→ Tugas Anda
1 – Ringkaslah tulisan tentang pemilihan presiden 2014 dalam dua kalimat.
2 – Tuliskan lanjutan tulisan tentang pemilihan presiden 2014, dimulai sesudah kalimat terakhirnya.

:: Kutipan untuk Dibaca ::

Tak
Perlu Meragukan Kepantasan Jokowi Jadi Presiden
Oleh
: M Alinapiah Simbolon
Hiruk pikuk di
belantara politik menjelang suksesi kepemimpinan nasional, terutama menjelang
pemilihan presiden semakin menggema. Kompetisi antar figur bakal calon ataupun
figur yang berambisi untuk mencalonkan diri jadi presiden terus bergulir. Dari
figur-figur yang sudah bermunculan, ada sejumlah nama yang sudah dipastikan
diusung partai politik, ada yang masih dalam tahap seleksi di sejumlah partai,
serta ada yang masih terwacana alias masih dalam endusan-endusan. Figur-figur
tersebut saat ini telah menampakkan dirinya di hadapan publik dan dengan
berbagai manuver berusaha merengkuh simpati rakyat negeri ini.
Kehadiran figur-figur
tersebut, membuat rakyat dituntut untuk bisa memilah dan menilai, serta
dijadikan perbandingan antara satu dengan yang lain, dan selanjutnya untuk dijadikan
bahan pertimbangan sebelum menentukan pilihan mana yang pantas untuk dipilih di
ajang pemilihan presiden 2014. Kalau melihat dinamika politik belakangan ini,
tampaknya mayoritas rakyat menginginkan presiden mendatang adalah sosok yang
selain punya kemampuan dalam memimpin, juga merupakan figur bersih, jujur, tulus, peduli dan merakyat
serta mampu melakukan perubahan. Sosok presiden dengan kategori demikian diyakini
akan komit memimpin negara dengan menjalankan pemerintahan yang baik, serta komit
mengedepankan kepentingan rakyat banyak.

:::
:: Data Ditampilkan ::

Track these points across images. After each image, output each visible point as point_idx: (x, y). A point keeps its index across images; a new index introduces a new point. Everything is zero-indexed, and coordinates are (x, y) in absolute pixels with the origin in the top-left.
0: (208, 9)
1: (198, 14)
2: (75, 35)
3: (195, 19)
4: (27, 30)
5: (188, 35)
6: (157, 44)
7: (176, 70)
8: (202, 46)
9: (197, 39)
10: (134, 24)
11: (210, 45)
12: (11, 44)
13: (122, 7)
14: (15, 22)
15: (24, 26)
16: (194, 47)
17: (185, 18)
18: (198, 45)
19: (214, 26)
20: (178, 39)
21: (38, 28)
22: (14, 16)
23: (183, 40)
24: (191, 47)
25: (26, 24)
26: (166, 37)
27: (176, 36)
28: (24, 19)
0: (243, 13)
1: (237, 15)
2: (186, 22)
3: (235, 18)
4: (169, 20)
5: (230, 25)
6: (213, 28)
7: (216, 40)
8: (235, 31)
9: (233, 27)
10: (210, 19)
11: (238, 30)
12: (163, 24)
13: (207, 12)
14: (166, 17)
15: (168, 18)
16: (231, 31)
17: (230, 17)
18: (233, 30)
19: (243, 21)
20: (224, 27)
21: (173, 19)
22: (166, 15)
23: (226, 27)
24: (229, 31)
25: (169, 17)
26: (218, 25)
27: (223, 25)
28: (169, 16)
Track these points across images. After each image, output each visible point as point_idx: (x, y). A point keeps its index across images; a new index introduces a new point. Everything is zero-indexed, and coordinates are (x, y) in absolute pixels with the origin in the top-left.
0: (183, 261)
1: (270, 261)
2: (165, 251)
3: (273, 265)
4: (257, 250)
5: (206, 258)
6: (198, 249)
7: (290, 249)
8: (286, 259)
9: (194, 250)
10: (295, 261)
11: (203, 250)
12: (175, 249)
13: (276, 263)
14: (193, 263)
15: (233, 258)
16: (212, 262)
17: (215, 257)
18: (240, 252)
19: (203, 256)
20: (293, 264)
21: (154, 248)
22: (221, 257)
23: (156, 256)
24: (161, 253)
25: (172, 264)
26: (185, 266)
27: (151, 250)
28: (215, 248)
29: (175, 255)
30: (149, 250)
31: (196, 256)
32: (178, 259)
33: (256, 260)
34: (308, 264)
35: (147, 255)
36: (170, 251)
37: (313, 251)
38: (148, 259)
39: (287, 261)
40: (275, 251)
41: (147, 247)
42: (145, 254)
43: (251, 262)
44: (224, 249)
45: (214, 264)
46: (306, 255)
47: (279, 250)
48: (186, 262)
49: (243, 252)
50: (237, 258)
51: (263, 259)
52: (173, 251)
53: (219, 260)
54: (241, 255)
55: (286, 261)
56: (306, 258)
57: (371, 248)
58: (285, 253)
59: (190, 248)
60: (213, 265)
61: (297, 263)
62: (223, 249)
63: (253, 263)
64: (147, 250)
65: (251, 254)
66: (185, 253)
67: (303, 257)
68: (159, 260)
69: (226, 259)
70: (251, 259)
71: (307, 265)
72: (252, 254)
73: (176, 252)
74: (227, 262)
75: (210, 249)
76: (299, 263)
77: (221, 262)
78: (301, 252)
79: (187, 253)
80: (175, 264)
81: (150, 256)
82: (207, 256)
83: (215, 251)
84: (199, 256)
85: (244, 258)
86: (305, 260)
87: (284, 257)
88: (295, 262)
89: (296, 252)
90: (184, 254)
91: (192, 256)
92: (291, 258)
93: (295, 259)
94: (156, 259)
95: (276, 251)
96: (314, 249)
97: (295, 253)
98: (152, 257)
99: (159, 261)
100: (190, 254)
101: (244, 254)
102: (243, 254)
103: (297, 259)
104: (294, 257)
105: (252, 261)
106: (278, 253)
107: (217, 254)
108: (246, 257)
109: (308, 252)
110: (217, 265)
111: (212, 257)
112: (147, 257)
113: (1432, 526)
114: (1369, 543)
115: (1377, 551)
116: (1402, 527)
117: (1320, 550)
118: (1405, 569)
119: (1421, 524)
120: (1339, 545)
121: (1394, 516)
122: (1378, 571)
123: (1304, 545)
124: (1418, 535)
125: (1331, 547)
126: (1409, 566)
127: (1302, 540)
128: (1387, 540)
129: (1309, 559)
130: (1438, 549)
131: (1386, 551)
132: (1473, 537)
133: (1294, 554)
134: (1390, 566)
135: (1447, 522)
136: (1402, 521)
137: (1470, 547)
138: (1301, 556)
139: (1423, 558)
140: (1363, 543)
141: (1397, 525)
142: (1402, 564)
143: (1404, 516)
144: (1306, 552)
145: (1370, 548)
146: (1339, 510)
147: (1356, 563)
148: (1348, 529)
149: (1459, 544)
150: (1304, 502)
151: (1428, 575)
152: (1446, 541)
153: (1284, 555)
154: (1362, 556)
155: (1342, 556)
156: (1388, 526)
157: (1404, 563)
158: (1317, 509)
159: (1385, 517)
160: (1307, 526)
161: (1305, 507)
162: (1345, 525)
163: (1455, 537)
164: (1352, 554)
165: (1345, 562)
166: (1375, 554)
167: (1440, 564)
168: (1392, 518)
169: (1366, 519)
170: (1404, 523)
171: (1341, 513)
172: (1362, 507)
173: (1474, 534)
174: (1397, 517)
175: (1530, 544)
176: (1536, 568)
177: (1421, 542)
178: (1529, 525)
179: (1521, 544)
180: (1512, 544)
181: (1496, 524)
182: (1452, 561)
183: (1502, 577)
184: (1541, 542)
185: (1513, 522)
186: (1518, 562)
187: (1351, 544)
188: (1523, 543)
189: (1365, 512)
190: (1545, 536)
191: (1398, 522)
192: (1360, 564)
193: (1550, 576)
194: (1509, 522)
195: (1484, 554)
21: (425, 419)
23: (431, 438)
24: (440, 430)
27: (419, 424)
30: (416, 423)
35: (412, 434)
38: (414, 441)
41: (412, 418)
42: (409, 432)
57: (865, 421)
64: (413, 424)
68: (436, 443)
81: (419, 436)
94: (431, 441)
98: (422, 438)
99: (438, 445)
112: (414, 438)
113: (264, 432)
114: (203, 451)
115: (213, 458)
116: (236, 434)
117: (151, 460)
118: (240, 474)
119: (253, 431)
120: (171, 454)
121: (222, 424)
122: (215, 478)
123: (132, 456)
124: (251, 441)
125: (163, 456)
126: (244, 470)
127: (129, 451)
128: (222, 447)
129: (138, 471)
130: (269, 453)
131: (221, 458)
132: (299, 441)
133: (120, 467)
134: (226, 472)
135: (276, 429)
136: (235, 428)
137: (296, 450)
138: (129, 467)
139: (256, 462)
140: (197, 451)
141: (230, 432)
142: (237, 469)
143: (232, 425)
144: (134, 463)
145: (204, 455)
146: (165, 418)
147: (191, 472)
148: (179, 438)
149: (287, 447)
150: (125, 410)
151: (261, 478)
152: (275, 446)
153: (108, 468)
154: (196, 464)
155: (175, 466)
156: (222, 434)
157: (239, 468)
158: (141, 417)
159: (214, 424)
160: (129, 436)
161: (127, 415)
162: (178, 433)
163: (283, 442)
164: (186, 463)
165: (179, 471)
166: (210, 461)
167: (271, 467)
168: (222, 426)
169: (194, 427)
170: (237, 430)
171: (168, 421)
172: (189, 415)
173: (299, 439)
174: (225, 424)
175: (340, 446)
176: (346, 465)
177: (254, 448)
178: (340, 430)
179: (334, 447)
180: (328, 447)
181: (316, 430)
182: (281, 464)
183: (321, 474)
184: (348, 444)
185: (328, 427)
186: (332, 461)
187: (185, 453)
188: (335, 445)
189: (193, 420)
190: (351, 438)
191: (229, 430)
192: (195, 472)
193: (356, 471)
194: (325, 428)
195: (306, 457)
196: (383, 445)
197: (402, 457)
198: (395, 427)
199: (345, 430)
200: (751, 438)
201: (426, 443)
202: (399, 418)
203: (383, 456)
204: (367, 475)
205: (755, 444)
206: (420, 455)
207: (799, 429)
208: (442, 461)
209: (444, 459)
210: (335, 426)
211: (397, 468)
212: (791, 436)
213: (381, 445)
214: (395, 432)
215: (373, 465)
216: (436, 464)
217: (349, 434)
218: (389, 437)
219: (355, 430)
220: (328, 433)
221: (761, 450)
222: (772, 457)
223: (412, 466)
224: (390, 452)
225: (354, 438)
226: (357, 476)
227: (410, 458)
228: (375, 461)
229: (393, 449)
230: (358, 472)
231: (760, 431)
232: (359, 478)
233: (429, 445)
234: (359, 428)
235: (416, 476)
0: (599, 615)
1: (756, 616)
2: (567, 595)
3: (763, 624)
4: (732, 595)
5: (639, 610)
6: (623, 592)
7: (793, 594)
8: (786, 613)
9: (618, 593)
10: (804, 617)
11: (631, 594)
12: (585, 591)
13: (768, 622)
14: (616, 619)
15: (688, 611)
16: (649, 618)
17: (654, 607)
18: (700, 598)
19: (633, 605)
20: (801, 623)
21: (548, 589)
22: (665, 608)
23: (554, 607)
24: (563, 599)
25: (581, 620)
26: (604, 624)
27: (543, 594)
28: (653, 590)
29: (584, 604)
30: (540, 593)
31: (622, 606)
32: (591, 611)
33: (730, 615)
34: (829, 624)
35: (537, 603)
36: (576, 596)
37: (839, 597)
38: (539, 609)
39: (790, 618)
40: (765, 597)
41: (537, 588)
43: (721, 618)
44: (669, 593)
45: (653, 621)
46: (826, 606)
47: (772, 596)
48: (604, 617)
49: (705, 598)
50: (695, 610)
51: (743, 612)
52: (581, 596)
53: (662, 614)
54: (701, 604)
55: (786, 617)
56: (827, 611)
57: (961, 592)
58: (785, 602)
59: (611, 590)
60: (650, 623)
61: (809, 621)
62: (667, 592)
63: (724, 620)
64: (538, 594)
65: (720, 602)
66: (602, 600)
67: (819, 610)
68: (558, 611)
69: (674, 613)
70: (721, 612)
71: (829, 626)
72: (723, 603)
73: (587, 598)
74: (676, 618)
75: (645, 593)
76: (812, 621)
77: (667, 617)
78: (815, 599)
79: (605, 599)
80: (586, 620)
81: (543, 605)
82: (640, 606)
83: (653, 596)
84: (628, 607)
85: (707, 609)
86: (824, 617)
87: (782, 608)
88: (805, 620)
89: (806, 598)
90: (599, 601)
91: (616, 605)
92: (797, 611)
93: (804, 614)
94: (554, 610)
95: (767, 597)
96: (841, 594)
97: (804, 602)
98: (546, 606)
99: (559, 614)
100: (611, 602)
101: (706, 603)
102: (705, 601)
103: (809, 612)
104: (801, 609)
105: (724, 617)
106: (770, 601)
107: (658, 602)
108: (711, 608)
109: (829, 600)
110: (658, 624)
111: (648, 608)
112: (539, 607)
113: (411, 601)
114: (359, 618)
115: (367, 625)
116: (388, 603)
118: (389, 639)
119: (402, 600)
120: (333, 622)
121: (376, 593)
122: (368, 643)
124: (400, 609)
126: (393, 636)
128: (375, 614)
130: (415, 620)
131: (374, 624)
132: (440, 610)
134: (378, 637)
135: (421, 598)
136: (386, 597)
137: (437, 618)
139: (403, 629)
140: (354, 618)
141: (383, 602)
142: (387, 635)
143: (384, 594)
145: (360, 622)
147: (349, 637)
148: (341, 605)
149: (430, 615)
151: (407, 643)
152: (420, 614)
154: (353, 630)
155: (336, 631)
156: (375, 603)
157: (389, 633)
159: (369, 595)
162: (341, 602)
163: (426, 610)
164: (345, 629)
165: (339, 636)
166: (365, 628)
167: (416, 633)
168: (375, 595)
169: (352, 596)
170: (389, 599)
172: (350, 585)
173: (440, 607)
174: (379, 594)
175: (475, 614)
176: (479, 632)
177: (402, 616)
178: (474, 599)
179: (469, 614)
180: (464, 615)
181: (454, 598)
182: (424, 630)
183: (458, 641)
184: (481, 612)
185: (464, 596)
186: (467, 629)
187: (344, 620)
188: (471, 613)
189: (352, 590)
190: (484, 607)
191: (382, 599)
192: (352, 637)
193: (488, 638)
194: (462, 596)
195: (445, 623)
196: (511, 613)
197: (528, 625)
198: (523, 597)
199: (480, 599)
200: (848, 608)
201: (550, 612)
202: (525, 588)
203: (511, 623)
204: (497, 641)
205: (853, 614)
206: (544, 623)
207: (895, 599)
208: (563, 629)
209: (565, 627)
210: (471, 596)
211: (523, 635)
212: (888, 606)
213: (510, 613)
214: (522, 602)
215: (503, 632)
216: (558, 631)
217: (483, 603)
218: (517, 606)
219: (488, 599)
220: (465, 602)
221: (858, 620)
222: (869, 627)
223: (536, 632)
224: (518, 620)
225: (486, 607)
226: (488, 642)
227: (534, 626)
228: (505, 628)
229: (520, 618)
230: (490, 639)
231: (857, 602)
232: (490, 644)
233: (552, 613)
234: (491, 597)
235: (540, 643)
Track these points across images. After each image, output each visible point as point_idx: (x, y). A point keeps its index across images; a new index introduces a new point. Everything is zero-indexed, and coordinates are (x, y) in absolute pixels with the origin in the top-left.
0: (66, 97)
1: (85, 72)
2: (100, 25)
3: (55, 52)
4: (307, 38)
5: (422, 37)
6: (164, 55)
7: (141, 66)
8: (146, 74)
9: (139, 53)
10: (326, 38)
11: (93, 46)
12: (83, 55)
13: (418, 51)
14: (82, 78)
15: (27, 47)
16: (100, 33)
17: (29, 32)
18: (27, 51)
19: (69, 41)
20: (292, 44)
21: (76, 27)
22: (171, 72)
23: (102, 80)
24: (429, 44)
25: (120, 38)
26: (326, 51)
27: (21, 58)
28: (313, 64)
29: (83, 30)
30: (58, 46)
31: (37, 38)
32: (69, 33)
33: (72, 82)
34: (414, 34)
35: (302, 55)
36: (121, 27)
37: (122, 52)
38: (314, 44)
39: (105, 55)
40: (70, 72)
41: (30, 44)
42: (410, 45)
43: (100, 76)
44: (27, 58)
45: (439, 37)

:::

→ Jawaban Tiap Tugas
1 – Menjelang pemilihan presiden 2014, persaingan antarfigur yang berambisi menjadi presiden terus bergulir: ada yang sudah dipastikan diusung partai politik, ada yang masih diseleksi, dan ada yang masih sebatas wacana. Rakyat dituntut memilah dan membandingkan figur-figur itu, dan tampaknya mayoritas menginginkan presiden yang mampu memimpin, bersih, jujur, tulus, peduli, merakyat, serta mampu melakukan perubahan.

2 –
Sebagai salah satu dari
sekian ratus juta rakyat yang berdomisili di nusantara ini, saya termasuk warga
negara yang berpikiran sama dengan mayoritas rakyat di negeri ini, yaitu
presiden mendatang adalah orang yang bersih, jujur, tulus, peduli dan merakyat,
serta mampu melakukan perubahan. Figur presiden dengan kategori yang seperti
itulah menurut saya sangat ideal dan akan mampu memimpin dengan disiplin, tegas
adil dan arif bijaksana, serta diyakini akan mampu menggesar dan mengangkat
posisi rakyat, pemerintahan dan negara
dari posisi status quo.
Kalau parameternya,
figur yang bersih, jujur, tulus, peduli
dan merakyat, serta mampu melakukan perubahan yang pantas menjadi presiden, maka
timbul pertanyaan, Siapakah yang pantas ?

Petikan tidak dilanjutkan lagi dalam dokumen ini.